Work instruction: Go through the records and report each line in which the word "point" occurs.

Source material:
════════════════

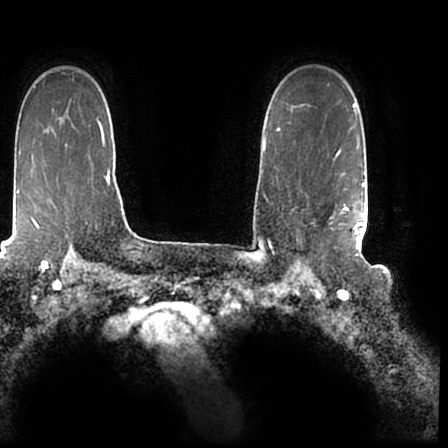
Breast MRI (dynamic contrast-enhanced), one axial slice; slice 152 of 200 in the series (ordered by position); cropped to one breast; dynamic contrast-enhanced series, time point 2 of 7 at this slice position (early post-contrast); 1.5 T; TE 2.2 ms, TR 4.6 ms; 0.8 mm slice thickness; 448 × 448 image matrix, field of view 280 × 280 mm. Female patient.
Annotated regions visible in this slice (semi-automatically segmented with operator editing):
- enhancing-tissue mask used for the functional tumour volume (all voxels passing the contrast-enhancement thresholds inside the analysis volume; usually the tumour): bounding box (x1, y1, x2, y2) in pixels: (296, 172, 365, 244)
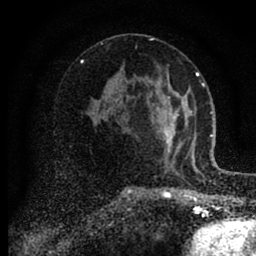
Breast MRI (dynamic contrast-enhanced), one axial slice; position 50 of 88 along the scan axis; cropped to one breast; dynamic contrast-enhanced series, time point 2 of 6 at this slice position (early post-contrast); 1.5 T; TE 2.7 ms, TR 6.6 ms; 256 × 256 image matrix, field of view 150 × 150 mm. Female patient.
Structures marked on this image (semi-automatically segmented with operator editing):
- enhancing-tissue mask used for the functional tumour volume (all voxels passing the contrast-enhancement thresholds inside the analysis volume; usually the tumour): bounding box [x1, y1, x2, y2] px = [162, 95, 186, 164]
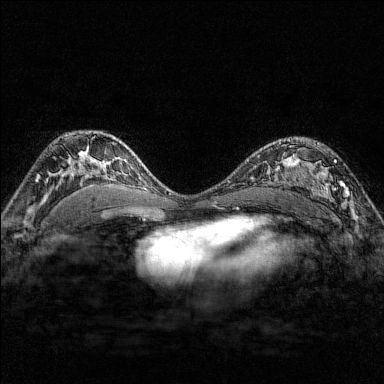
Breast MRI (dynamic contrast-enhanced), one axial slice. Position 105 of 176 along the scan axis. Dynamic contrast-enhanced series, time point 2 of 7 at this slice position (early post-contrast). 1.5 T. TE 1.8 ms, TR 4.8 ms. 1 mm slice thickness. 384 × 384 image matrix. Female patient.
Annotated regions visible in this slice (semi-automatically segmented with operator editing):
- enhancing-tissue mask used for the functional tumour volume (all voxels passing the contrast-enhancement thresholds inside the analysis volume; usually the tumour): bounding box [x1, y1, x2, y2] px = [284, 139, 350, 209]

════════════════

Answer for the task:
Breast MRI (dynamic contrast-enhanced), one axial slice; slice 152 of 200 in the series (ordered by position); cropped to one breast; dynamic contrast-enhanced series, time point 2 of 7 at this slice position (early post-contrast); 1.5 T; TE 2.2 ms, TR 4.6 ms; 0.8 mm slice thickness; 448 × 448 image matrix, field of view 280 × 280 mm. Female patient.
Breast MRI (dynamic contrast-enhanced), one axial slice; position 50 of 88 along the scan axis; cropped to one breast; dynamic contrast-enhanced series, time point 2 of 6 at this slice position (early post-contrast); 1.5 T; TE 2.7 ms, TR 6.6 ms; 256 × 256 image matrix, field of view 150 × 150 mm. Female patient.
Breast MRI (dynamic contrast-enhanced), one axial slice. Position 105 of 176 along the scan axis. Dynamic contrast-enhanced series, time point 2 of 7 at this slice position (early post-contrast). 1.5 T. TE 1.8 ms, TR 4.8 ms. 1 mm slice thickness. 384 × 384 image matrix. Female patient.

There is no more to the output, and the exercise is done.